Educational futurist David Thornburg calls for redesigning classrooms in his new book, From the Campfire to the Holodeck. Learning environments should provide Campfire spaces (one person lectures), Watering Holes (classmates converse), Caves (for quiet reflection) and Life (places where students apply what they’ve learned).
Thornburg created an “educational holodeck,” inspired by Star Trek’s simulation space, he tells The Atlantic.
. . . we’ve taken a good-sized room and covered the surfaces, no external light coming in, and in the front of the room put a large projection screen. . . . On the side of the room, there was an interactive whiteboard and around the periphery, personal computers. Kids come into the room to go on a mission.
One that we did was a mission to Mars, to let kids explore whether Mars has or had, life. There are challenges when you’re taking off in a spaceship, and they have to solve problems. It’s very interesting, because it’s an immensely interactive environment, and after a little while they almost feel like they’re there.
A year after their holodeck mission, students knew “much more” about Mars than they had at mission’s end, says Thornburg. “They were so interested in it that they continued to study the topic on their own.”
In a painting of a classroom from 1350, “students are talking to each other or falling asleep while the teacher drones on,” Thornburg says. (But none are checking their smart phones!) Why do teachers still lecture?

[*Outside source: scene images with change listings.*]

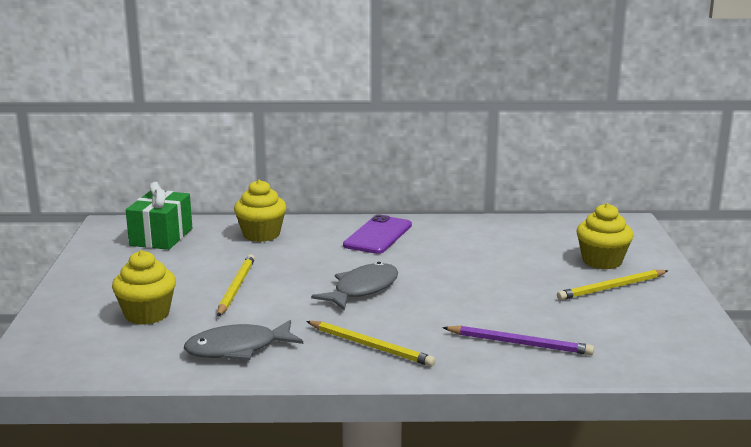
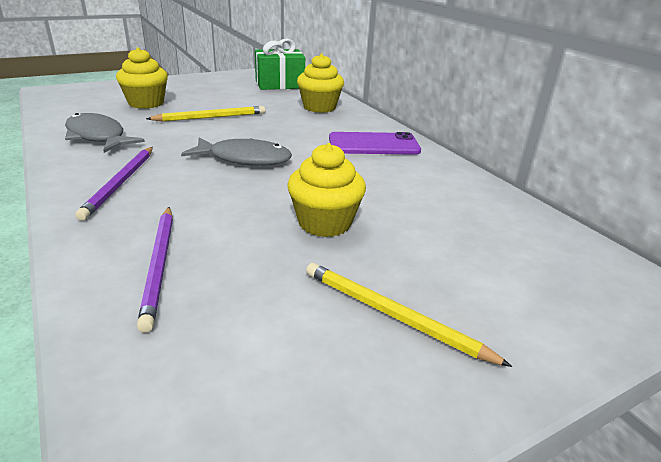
camera: 60 degrees right, 10 degrees up
(370, 346) = (120, 183): yellow pencil -> purple pencil
(602, 261) = (478, 290): yellow cupcake -> yellow cupcake (324, 223)

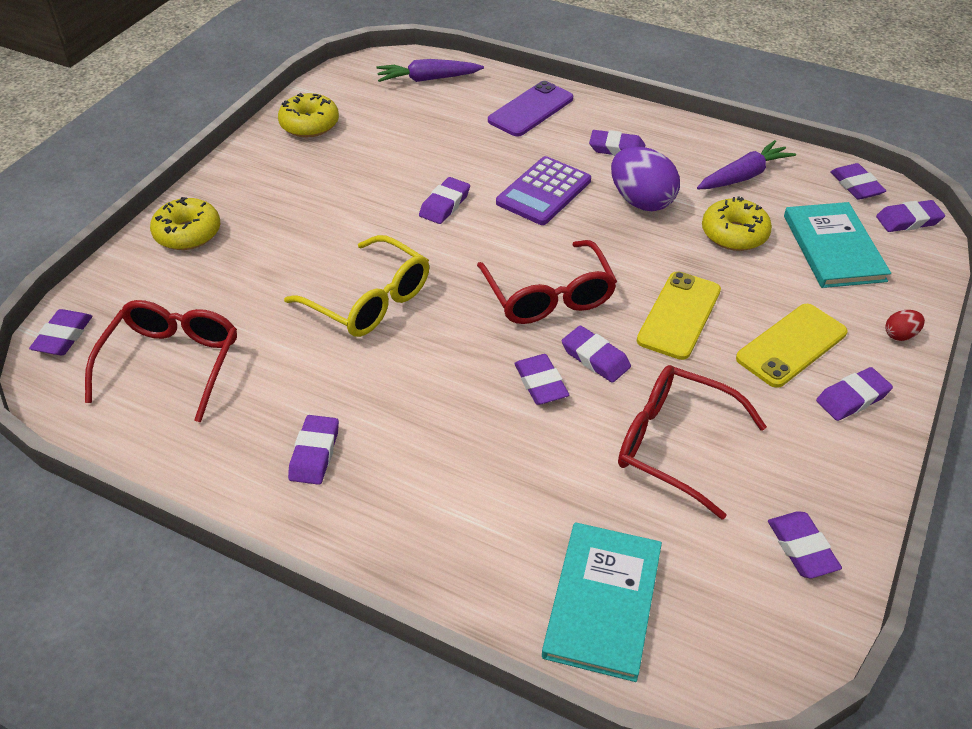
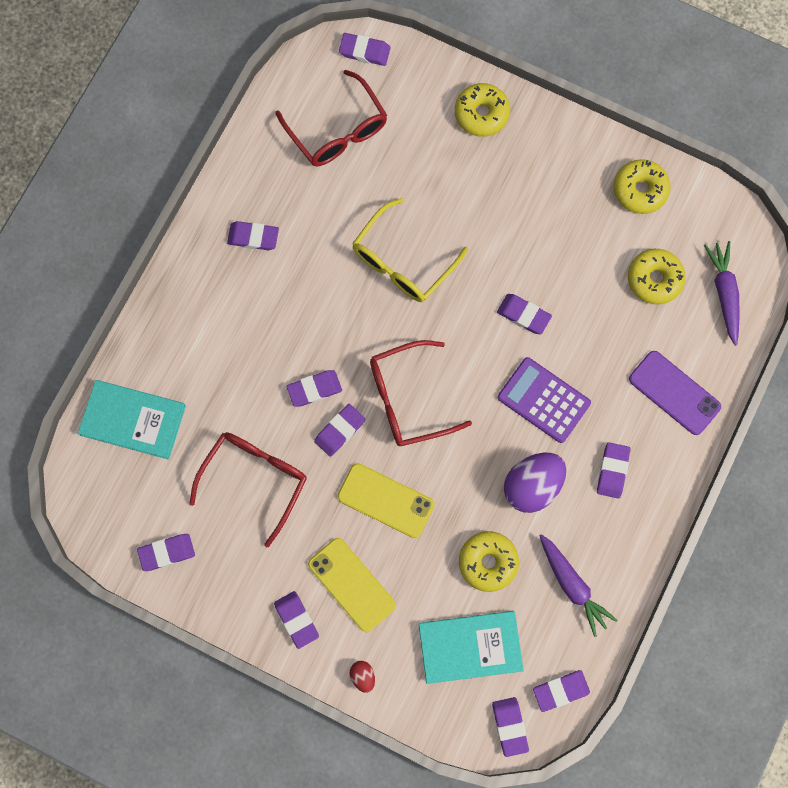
camera: 90 degrees right, 30 degrees up
(172, 363) = (337, 130): red glasses -> red glasses turned 45 degrees clockwise
(410, 118) = (654, 279): none -> yellow donut

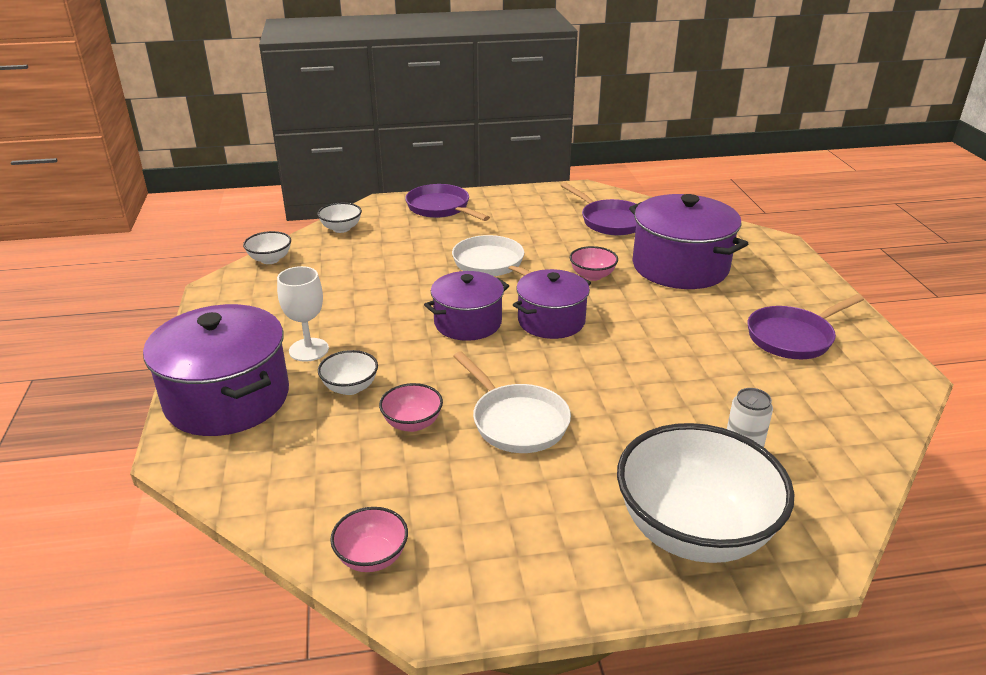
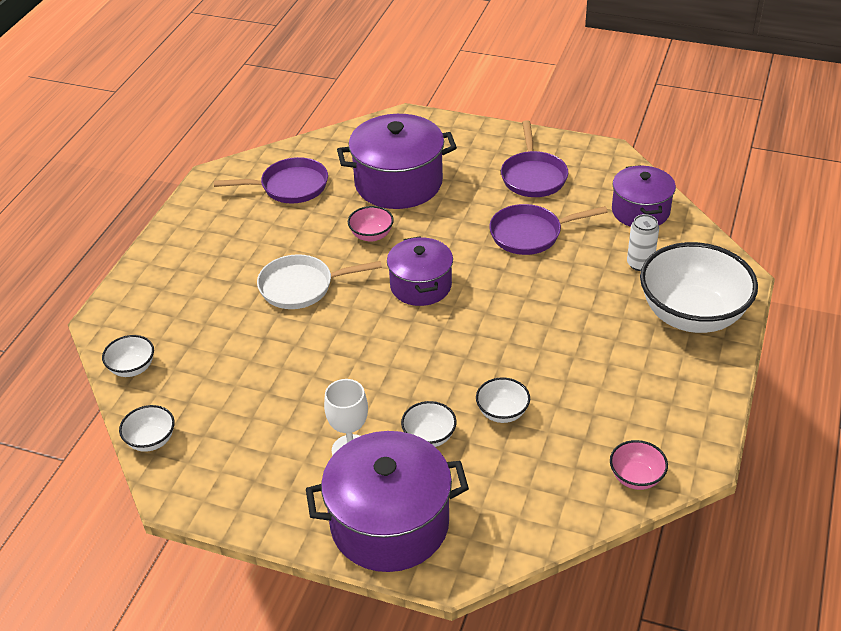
camera: 60 degrees left, 10 degrees up
(412, 423) = (502, 412): pink bowl -> white bowl
(441, 208) = (158, 282): purple pan -> purple pan (530, 234)
(468, 323) = (385, 335): purple pot -> purple pot (640, 211)
(516, 421) = (537, 354): white pan -> none

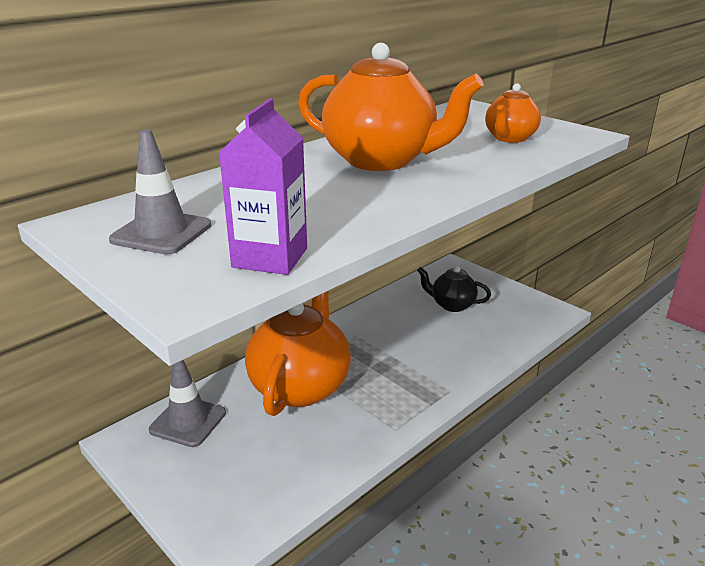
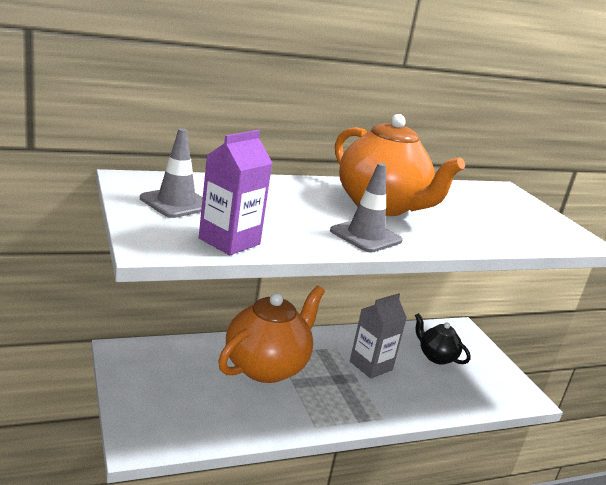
camera: 20 degrees right, 5 degrees down
(188, 421) = (170, 357): grey traffic cone -> grey traffic cone (366, 236)
(400, 340) = (371, 365): none -> grey carton
(509, 138) = (509, 223): orange teapot -> none

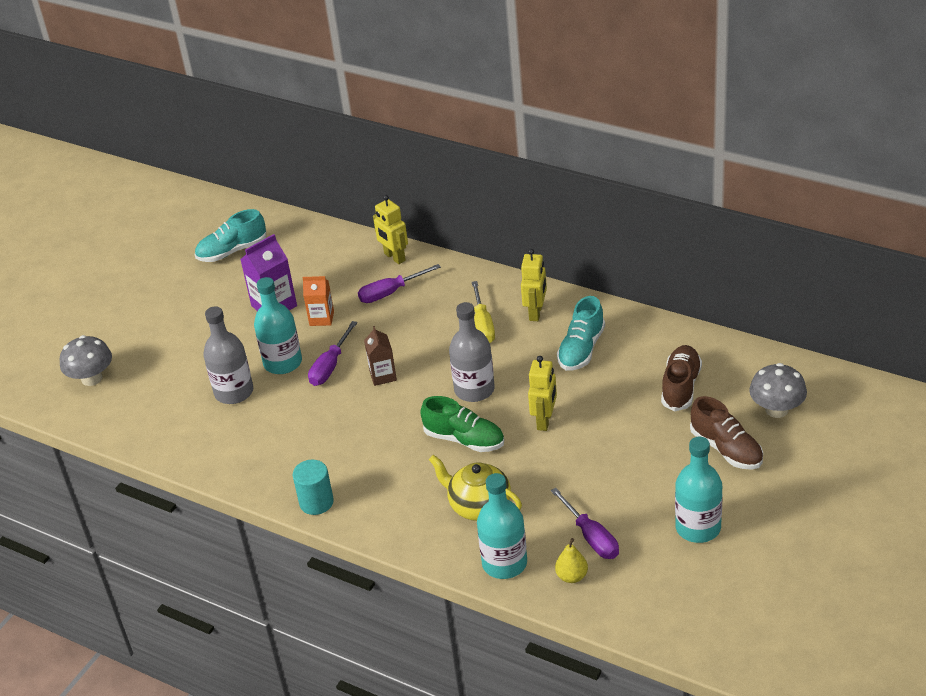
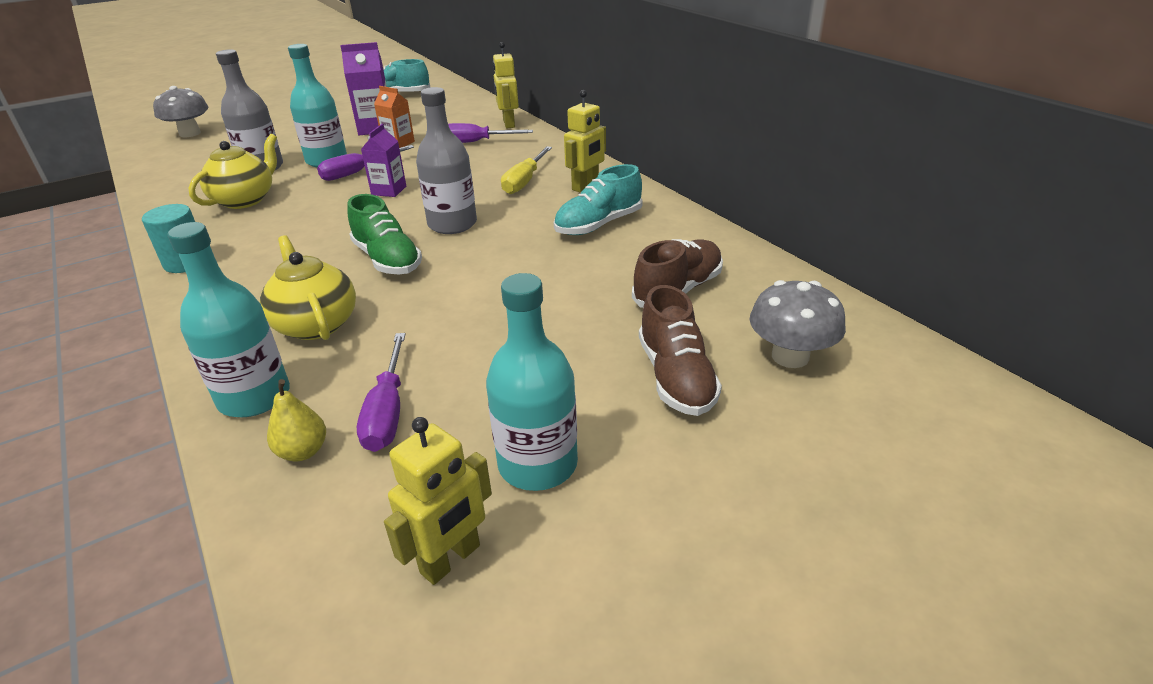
camera: 25 degrees right, 5 degrees down
(273, 431) = (245, 200): none -> yellow teapot
(383, 375) = (389, 190): brown carton -> purple carton
(545, 421) = (487, 271): yellow robot -> yellow robot (451, 559)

Henry of Germany delivers a lecture to university students in 14th-century Bologna
Teachers often use technology to do the same old things, Thornburg says. Interactive whiteboards often are used “to replicate the full-frontal model of teaching by having a big board in front of the room that the teacher uses.”
E-books have advantages, but they also let people say, “Well, to change my teaching, I’m using new technology. For example, our kids have e-textbooks.”
You’re still doing the same old thing. Maybe we should be doing other things with these tablets and other technologies. You can create your own movies, write programs and applications, things like that. That’s taking new tools and using them in powerful new ways.
Good classroom design makes sense. But every teacher can’t be holodeck designer, writer, movie maker and programmer . . . It’s too much.
Ann Althouse thinks flipping the classroom is for teachers who think their students can’t or won’t read.